The QZAB program provides loans to local education agencies to fund the renovation of classroom buildings and to purchase equipment to enhance learning opportunities in connection with the establishment of special academic programs from kindergarten through secondary school. Funding for this program is limited to the amount allocated by the federal government.

Under the QZAB program, loans with local governments are direct general obligations of the local government for payment of principal and interest to which the local government has pledged its full faith and credit. As additional security for the loans, there is also pledged the borrower’s unobligated portions of State taxes that are by statute to be shared with the local governments.

In 2009, the General Assembly authorized the Authority to issue Qualified School Construction Bonds (“QSCB”) pursuant to program requirements approved by the Congress of the United States in Section 1521 of the American Recovery and Reinvestment Act of 2009. The QSCB program is a part of a federal government program designed to allow schools to borrow funds at minimal interest cost to the borrower. Under the 2009 program, bondholders receive a federal income tax credit along with a supplemental interest payment. Under the 2010 program, the federal government will subsidize the interest on the bonds. The bonds were issued under the provision of the Authority’s Qualified School Construction Bonds General Bond Resolution. The bonds are not supported by either the 1967 Resolution or the 1998 Resolution for Higher Education Facilities. The Authority was authorized to issue QSCBs pursuant to the Tennessee State School Bond Authority Act, Title 49, Chapter 3, Part 12. Tennessee Code Annotated, as amended.

The QSCB program provides loans to local governments to fund new construction, renovation and rehabilitation of schools, as well as the purchase of land and equipment for use in a qualified project.
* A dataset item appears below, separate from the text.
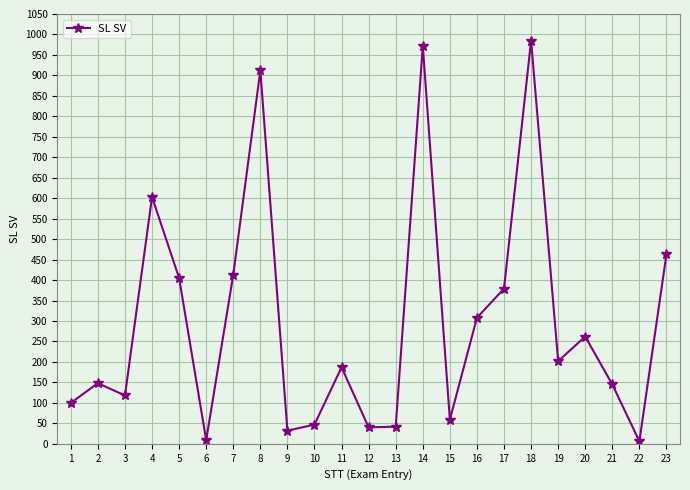

What is the change in value from 19 to 20?

+60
Funding for the QSCB program is limited to the amount allocated by the federal government.

Under the QSCB program, loans with local governments are direct general obligations of the local government for payment of principal and interest to which the local government has pledged its full faith and credit. As additional security for the loans, there is also pledged the borrower’s unobligated portions of State taxes that are by statute to be shared with the local governments.